Pelo contrário, o Recorrente defende que a Recorrida deve ser condenada a pagar-lhe uma indemnização pela privação do uso do veículo desde o acidente, à razão de €25,00/dia, o que à data de 24.05.2017 perfazia €39.275,00, e ainda o que vier a liquidar-se pelo tempo que decorrer até que a Ré lhe disponibilize o dinheiro necessário à reparação.

Como flui das respectivas conclusões, todo o raciocínio do Recorrente assenta na alegação de que a reparação do veículo era viável, o que, como já vimos, não era o caso.

Provou-se que o Autor não aceitou a proposta da Ré de regularização com repartição das responsabilidades, assumindo aquela 75% da responsabilidade, o que veio a verificar-se ser uma proposta razoável.

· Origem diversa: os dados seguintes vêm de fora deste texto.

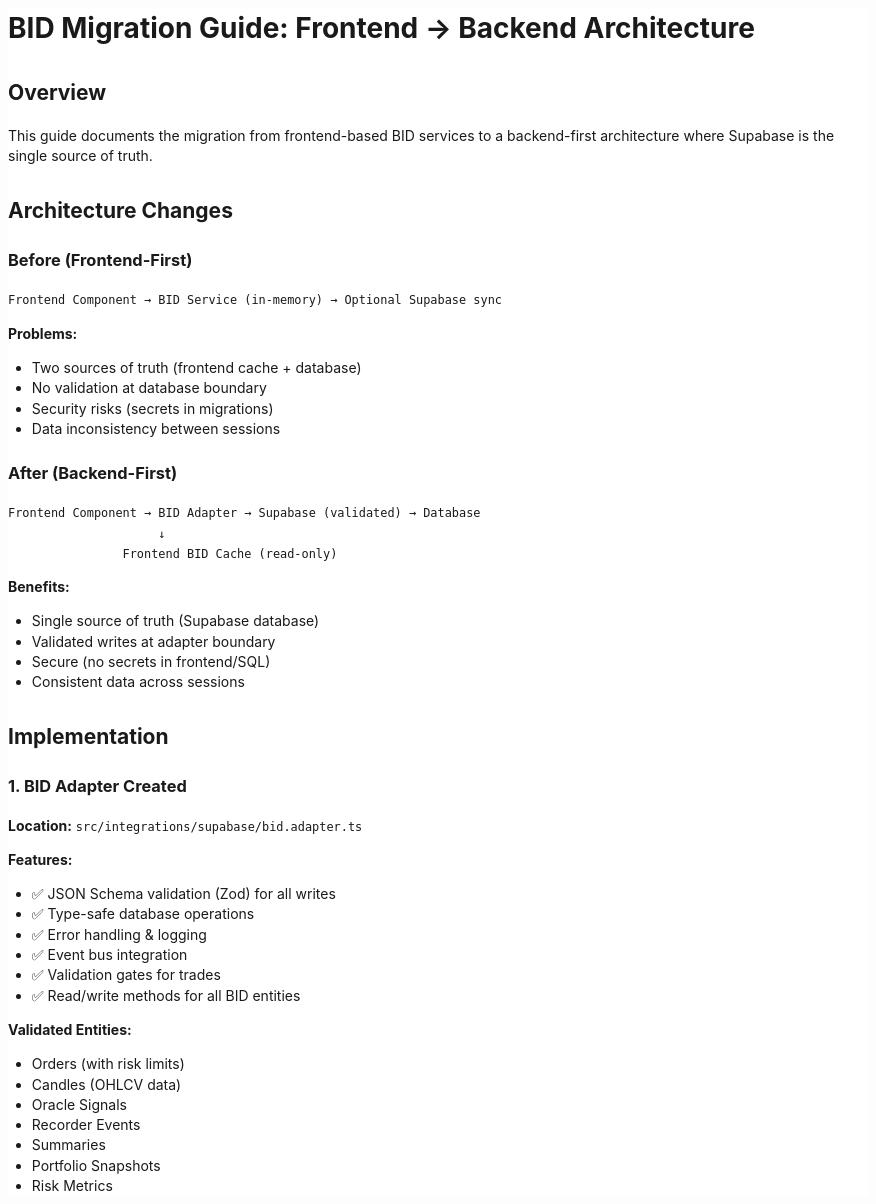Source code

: # BID Migration Guide: Frontend → Backend Architecture

## Overview
This guide documents the migration from frontend-based BID services to a backend-first architecture where Supabase is the single source of truth.

## Architecture Changes

### Before (Frontend-First)
```
Frontend Component → BID Service (in-memory) → Optional Supabase sync
```
**Problems:**
- Two sources of truth (frontend cache + database)
- No validation at database boundary
- Security risks (secrets in migrations)
- Data inconsistency between sessions

### After (Backend-First)
```
Frontend Component → BID Adapter → Supabase (validated) → Database
                     ↓
                Frontend BID Cache (read-only)
```
**Benefits:**
- Single source of truth (Supabase database)
- Validated writes at adapter boundary
- Secure (no secrets in frontend/SQL)
- Consistent data across sessions

## Implementation

### 1. BID Adapter Created
**Location:** `src/integrations/supabase/bid.adapter.ts`

**Features:**
- ✅ JSON Schema validation (Zod) for all writes
- ✅ Type-safe database operations
- ✅ Error handling & logging
- ✅ Event bus integration
- ✅ Validation gates for trades
- ✅ Read/write methods for all BID entities

**Validated Entities:**
- Orders (with risk limits)
- Candles (OHLCV data)
- Oracle Signals
- Recorder Events
- Summaries
- Portfolio Snapshots
- Risk Metrics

Ora, nos termos do art. 42º do DL nº 291/2007 de 21.08, que aprovou o regime do sistema do seguro obrigatório, a obrigação da seguradora facultar ao lesado um veículo de substituição, “cessa no momento em que a empresa de seguros coloca à disposição do lesado o pagamento da indemnização.”

Concorda-se com a decisão recorrida quando ponderou que “perante a matéria dada como provada, resta concluir que se mostra injustificada a recusa do lesado, ora recorrente, em aceitar a indemnização em dinheiro oferecida pela ré, o que afasta a responsabilidade da recorrida relativamente ao período de imobilização do veículo subsequente ao momento em que colocou à disposição do autor o pagamento da indemnização em causa.”

Também nesta parte o recurso improcede.

Resta apreciar a questão da taxa dos juros de mora e termo inicial da obrigação.

Pretende o Recorrente que a taxa de juros seja fixada no dobro da taxa prevista na lei aplicável ao caso, nos termos dos art. 38º e 39º do DL nº 21/2007, por falta de apresentação de proposta razoável de indemnização pela Ré.

O acórdão recorrido analisou exaustivamente esta matéria, tendo concluído “que resulta evidente que não se verificam os pressupostos para o agravamento de juros moratórios previsto no artigo 38.º, n.º 2 do DL 291/2007, de 21-08, para que remete o artigo 39.º, n.º 2 do mesmo diploma, tanto mais que, como prevê o n.º 1 do citado artigo 39.º, a posição prevista na alínea c) do n.º 1 ou na alínea b) do n.º 2 do artigo 37.º consubstancia-se numa proposta razoável de indemnização, no caso de a responsabilidade não ser contestada e de o dano sofrido ser quantificável, o que no caso não se verificou.

Pelo exposto, improcedem as conclusões da apelação relativas à questão em análise, sendo devidos juros moratórios, à singela taxa legal, sobre a indemnização devida e fixada, nos exatos termos que constam da sentença recorrida”.

O Recorrente nenhum argumento ou razão aduz contra este entendimento, alegando na revista como se nada tivesse sido dito/decidido pela Relação.

Concordamos inteiramente com o que a este propósito decidiu a Relação, pelo que também nesta parte se confirma o acórdão recorrido.


Decisão.

Pelo exposto, concede-se parcial provimento à revista, fixando-se em €90.000,00 a indemnização por dano patrimonial futuro que a Ré deve pagar ao Autor, e confirmando-se no mais o douto acórdão recorrido.

Custas por Autor e Ré na medida do decaimento.


Lisboa, 10.12.2020

                                                                              

Ferreira Lopes (Relator)

Manuel Capelo

Tibério Silva

Nos termos do art. 15º-A do Dl nº 10-A de 13.03, aditado pelo DL nº 20/20 de01.05, o relator declara que o presente acórdão tem o voto de conformidade dos restantes juízes que compõem este colectivo.